AVAILABLE DATA START

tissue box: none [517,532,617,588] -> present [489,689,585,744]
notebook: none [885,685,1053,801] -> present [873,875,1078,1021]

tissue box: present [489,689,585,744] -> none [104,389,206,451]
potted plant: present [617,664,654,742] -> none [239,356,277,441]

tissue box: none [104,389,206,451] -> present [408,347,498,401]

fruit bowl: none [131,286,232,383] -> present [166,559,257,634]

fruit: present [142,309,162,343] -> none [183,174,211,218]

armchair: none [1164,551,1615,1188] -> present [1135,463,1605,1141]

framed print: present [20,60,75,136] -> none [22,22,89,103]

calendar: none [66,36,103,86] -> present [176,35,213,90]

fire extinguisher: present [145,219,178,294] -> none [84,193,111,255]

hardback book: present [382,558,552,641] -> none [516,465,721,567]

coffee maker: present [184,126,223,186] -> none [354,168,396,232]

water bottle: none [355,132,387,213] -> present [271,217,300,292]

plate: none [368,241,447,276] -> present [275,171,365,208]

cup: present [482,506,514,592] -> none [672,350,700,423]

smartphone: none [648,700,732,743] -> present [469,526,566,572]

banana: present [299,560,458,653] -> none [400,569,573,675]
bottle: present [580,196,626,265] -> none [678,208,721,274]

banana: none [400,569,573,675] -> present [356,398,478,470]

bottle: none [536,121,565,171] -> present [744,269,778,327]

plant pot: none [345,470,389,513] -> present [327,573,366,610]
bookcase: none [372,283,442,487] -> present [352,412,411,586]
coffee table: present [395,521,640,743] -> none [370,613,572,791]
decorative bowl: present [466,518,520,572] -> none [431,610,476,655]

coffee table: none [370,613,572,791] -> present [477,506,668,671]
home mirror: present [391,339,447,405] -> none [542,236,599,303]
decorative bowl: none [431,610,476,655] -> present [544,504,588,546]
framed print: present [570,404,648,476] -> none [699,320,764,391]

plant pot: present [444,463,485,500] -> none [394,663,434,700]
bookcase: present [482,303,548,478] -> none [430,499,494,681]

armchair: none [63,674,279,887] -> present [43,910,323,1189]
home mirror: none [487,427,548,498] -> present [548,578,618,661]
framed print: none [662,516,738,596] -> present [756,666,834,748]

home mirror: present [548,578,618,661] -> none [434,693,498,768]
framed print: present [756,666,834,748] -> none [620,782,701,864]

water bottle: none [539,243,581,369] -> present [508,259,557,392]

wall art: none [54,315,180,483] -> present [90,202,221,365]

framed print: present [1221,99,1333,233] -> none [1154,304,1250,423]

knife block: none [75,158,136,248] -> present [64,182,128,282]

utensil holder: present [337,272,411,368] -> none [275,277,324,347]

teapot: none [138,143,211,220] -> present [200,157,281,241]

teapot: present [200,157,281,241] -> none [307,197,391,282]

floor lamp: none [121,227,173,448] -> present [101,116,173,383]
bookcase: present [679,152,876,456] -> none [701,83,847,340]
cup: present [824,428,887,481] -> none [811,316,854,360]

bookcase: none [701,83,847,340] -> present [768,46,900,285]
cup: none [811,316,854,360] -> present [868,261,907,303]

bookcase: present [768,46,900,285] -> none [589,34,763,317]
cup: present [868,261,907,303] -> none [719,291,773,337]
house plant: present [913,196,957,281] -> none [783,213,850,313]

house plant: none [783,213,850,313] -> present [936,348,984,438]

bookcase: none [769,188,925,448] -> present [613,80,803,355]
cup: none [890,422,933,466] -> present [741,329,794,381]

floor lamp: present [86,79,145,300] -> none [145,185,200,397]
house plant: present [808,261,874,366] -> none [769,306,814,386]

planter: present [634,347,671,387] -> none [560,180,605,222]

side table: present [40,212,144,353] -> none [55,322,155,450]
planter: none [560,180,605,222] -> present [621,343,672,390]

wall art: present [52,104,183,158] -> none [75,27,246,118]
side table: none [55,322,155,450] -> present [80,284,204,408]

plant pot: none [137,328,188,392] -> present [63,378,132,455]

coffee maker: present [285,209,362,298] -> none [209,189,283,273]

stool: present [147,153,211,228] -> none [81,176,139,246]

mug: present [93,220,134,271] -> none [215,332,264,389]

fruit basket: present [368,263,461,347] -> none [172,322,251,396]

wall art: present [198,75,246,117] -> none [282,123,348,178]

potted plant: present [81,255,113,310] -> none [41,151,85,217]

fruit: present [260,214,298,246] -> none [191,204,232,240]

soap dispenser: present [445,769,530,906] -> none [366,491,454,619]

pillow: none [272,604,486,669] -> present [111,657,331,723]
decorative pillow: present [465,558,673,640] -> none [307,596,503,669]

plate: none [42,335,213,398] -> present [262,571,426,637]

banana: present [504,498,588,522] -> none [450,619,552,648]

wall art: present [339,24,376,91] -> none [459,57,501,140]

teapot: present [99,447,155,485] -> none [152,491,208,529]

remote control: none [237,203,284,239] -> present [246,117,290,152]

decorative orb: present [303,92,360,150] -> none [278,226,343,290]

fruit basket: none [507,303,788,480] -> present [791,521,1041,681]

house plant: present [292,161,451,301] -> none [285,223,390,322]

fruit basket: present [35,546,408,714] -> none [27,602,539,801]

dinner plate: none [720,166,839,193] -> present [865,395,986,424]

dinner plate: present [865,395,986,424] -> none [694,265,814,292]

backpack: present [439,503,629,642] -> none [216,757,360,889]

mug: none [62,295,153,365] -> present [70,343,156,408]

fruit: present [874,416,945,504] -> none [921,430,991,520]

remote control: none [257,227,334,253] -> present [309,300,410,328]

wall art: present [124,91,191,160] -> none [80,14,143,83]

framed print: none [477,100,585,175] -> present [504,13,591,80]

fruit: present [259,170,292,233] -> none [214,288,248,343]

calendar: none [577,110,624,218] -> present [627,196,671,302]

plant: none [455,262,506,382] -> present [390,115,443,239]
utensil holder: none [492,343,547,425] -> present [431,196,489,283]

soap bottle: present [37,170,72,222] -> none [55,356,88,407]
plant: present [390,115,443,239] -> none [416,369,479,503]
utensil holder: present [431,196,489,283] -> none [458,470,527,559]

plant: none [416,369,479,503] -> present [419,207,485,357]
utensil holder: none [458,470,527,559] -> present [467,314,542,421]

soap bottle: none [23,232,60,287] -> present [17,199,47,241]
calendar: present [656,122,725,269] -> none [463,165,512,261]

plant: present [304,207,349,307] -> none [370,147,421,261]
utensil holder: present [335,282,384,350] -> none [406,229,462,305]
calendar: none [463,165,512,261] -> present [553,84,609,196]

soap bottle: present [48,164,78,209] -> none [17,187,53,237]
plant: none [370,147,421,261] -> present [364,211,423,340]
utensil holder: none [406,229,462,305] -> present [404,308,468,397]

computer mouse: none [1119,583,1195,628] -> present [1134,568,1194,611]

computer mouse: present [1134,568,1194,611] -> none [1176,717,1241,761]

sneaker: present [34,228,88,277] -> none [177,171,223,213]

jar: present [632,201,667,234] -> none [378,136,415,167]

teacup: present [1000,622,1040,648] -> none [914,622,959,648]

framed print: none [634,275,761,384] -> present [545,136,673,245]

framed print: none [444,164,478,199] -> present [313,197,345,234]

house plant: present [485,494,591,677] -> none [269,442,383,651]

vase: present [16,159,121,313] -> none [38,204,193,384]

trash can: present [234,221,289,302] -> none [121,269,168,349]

AVAILABLE DATA END

* YOUR INSTRUCTIONS: Write the entries again, exactly as they stand.

* YOUR SOLUTION:
tissue box: none [517,532,617,588] -> present [489,689,585,744]
notebook: none [885,685,1053,801] -> present [873,875,1078,1021]

tissue box: present [489,689,585,744] -> none [104,389,206,451]
potted plant: present [617,664,654,742] -> none [239,356,277,441]

tissue box: none [104,389,206,451] -> present [408,347,498,401]

fruit bowl: none [131,286,232,383] -> present [166,559,257,634]

fruit: present [142,309,162,343] -> none [183,174,211,218]

armchair: none [1164,551,1615,1188] -> present [1135,463,1605,1141]

framed print: present [20,60,75,136] -> none [22,22,89,103]

calendar: none [66,36,103,86] -> present [176,35,213,90]

fire extinguisher: present [145,219,178,294] -> none [84,193,111,255]

hardback book: present [382,558,552,641] -> none [516,465,721,567]

coffee maker: present [184,126,223,186] -> none [354,168,396,232]

water bottle: none [355,132,387,213] -> present [271,217,300,292]

plate: none [368,241,447,276] -> present [275,171,365,208]

cup: present [482,506,514,592] -> none [672,350,700,423]

smartphone: none [648,700,732,743] -> present [469,526,566,572]

banana: present [299,560,458,653] -> none [400,569,573,675]
bottle: present [580,196,626,265] -> none [678,208,721,274]

banana: none [400,569,573,675] -> present [356,398,478,470]

bottle: none [536,121,565,171] -> present [744,269,778,327]

plant pot: none [345,470,389,513] -> present [327,573,366,610]
bookcase: none [372,283,442,487] -> present [352,412,411,586]
coffee table: present [395,521,640,743] -> none [370,613,572,791]
decorative bowl: present [466,518,520,572] -> none [431,610,476,655]

coffee table: none [370,613,572,791] -> present [477,506,668,671]
home mirror: present [391,339,447,405] -> none [542,236,599,303]
decorative bowl: none [431,610,476,655] -> present [544,504,588,546]
framed print: present [570,404,648,476] -> none [699,320,764,391]

plant pot: present [444,463,485,500] -> none [394,663,434,700]
bookcase: present [482,303,548,478] -> none [430,499,494,681]

armchair: none [63,674,279,887] -> present [43,910,323,1189]
home mirror: none [487,427,548,498] -> present [548,578,618,661]
framed print: none [662,516,738,596] -> present [756,666,834,748]

home mirror: present [548,578,618,661] -> none [434,693,498,768]
framed print: present [756,666,834,748] -> none [620,782,701,864]

water bottle: none [539,243,581,369] -> present [508,259,557,392]

wall art: none [54,315,180,483] -> present [90,202,221,365]

framed print: present [1221,99,1333,233] -> none [1154,304,1250,423]

knife block: none [75,158,136,248] -> present [64,182,128,282]

utensil holder: present [337,272,411,368] -> none [275,277,324,347]

teapot: none [138,143,211,220] -> present [200,157,281,241]

teapot: present [200,157,281,241] -> none [307,197,391,282]

floor lamp: none [121,227,173,448] -> present [101,116,173,383]
bookcase: present [679,152,876,456] -> none [701,83,847,340]
cup: present [824,428,887,481] -> none [811,316,854,360]

bookcase: none [701,83,847,340] -> present [768,46,900,285]
cup: none [811,316,854,360] -> present [868,261,907,303]

bookcase: present [768,46,900,285] -> none [589,34,763,317]
cup: present [868,261,907,303] -> none [719,291,773,337]
house plant: present [913,196,957,281] -> none [783,213,850,313]

house plant: none [783,213,850,313] -> present [936,348,984,438]

bookcase: none [769,188,925,448] -> present [613,80,803,355]
cup: none [890,422,933,466] -> present [741,329,794,381]

floor lamp: present [86,79,145,300] -> none [145,185,200,397]
house plant: present [808,261,874,366] -> none [769,306,814,386]

planter: present [634,347,671,387] -> none [560,180,605,222]

side table: present [40,212,144,353] -> none [55,322,155,450]
planter: none [560,180,605,222] -> present [621,343,672,390]

wall art: present [52,104,183,158] -> none [75,27,246,118]
side table: none [55,322,155,450] -> present [80,284,204,408]

plant pot: none [137,328,188,392] -> present [63,378,132,455]

coffee maker: present [285,209,362,298] -> none [209,189,283,273]

stool: present [147,153,211,228] -> none [81,176,139,246]

mug: present [93,220,134,271] -> none [215,332,264,389]

fruit basket: present [368,263,461,347] -> none [172,322,251,396]

wall art: present [198,75,246,117] -> none [282,123,348,178]

potted plant: present [81,255,113,310] -> none [41,151,85,217]

fruit: present [260,214,298,246] -> none [191,204,232,240]

soap dispenser: present [445,769,530,906] -> none [366,491,454,619]

pillow: none [272,604,486,669] -> present [111,657,331,723]
decorative pillow: present [465,558,673,640] -> none [307,596,503,669]

plate: none [42,335,213,398] -> present [262,571,426,637]

banana: present [504,498,588,522] -> none [450,619,552,648]

wall art: present [339,24,376,91] -> none [459,57,501,140]

teapot: present [99,447,155,485] -> none [152,491,208,529]

remote control: none [237,203,284,239] -> present [246,117,290,152]

decorative orb: present [303,92,360,150] -> none [278,226,343,290]

fruit basket: none [507,303,788,480] -> present [791,521,1041,681]

house plant: present [292,161,451,301] -> none [285,223,390,322]

fruit basket: present [35,546,408,714] -> none [27,602,539,801]

dinner plate: none [720,166,839,193] -> present [865,395,986,424]

dinner plate: present [865,395,986,424] -> none [694,265,814,292]

backpack: present [439,503,629,642] -> none [216,757,360,889]

mug: none [62,295,153,365] -> present [70,343,156,408]

fruit: present [874,416,945,504] -> none [921,430,991,520]

remote control: none [257,227,334,253] -> present [309,300,410,328]

wall art: present [124,91,191,160] -> none [80,14,143,83]

framed print: none [477,100,585,175] -> present [504,13,591,80]

fruit: present [259,170,292,233] -> none [214,288,248,343]

calendar: none [577,110,624,218] -> present [627,196,671,302]

plant: none [455,262,506,382] -> present [390,115,443,239]
utensil holder: none [492,343,547,425] -> present [431,196,489,283]

soap bottle: present [37,170,72,222] -> none [55,356,88,407]
plant: present [390,115,443,239] -> none [416,369,479,503]
utensil holder: present [431,196,489,283] -> none [458,470,527,559]

plant: none [416,369,479,503] -> present [419,207,485,357]
utensil holder: none [458,470,527,559] -> present [467,314,542,421]

soap bottle: none [23,232,60,287] -> present [17,199,47,241]
calendar: present [656,122,725,269] -> none [463,165,512,261]

plant: present [304,207,349,307] -> none [370,147,421,261]
utensil holder: present [335,282,384,350] -> none [406,229,462,305]
calendar: none [463,165,512,261] -> present [553,84,609,196]

soap bottle: present [48,164,78,209] -> none [17,187,53,237]
plant: none [370,147,421,261] -> present [364,211,423,340]
utensil holder: none [406,229,462,305] -> present [404,308,468,397]

computer mouse: none [1119,583,1195,628] -> present [1134,568,1194,611]

computer mouse: present [1134,568,1194,611] -> none [1176,717,1241,761]

sneaker: present [34,228,88,277] -> none [177,171,223,213]

jar: present [632,201,667,234] -> none [378,136,415,167]

teacup: present [1000,622,1040,648] -> none [914,622,959,648]

framed print: none [634,275,761,384] -> present [545,136,673,245]

framed print: none [444,164,478,199] -> present [313,197,345,234]

house plant: present [485,494,591,677] -> none [269,442,383,651]

vase: present [16,159,121,313] -> none [38,204,193,384]

trash can: present [234,221,289,302] -> none [121,269,168,349]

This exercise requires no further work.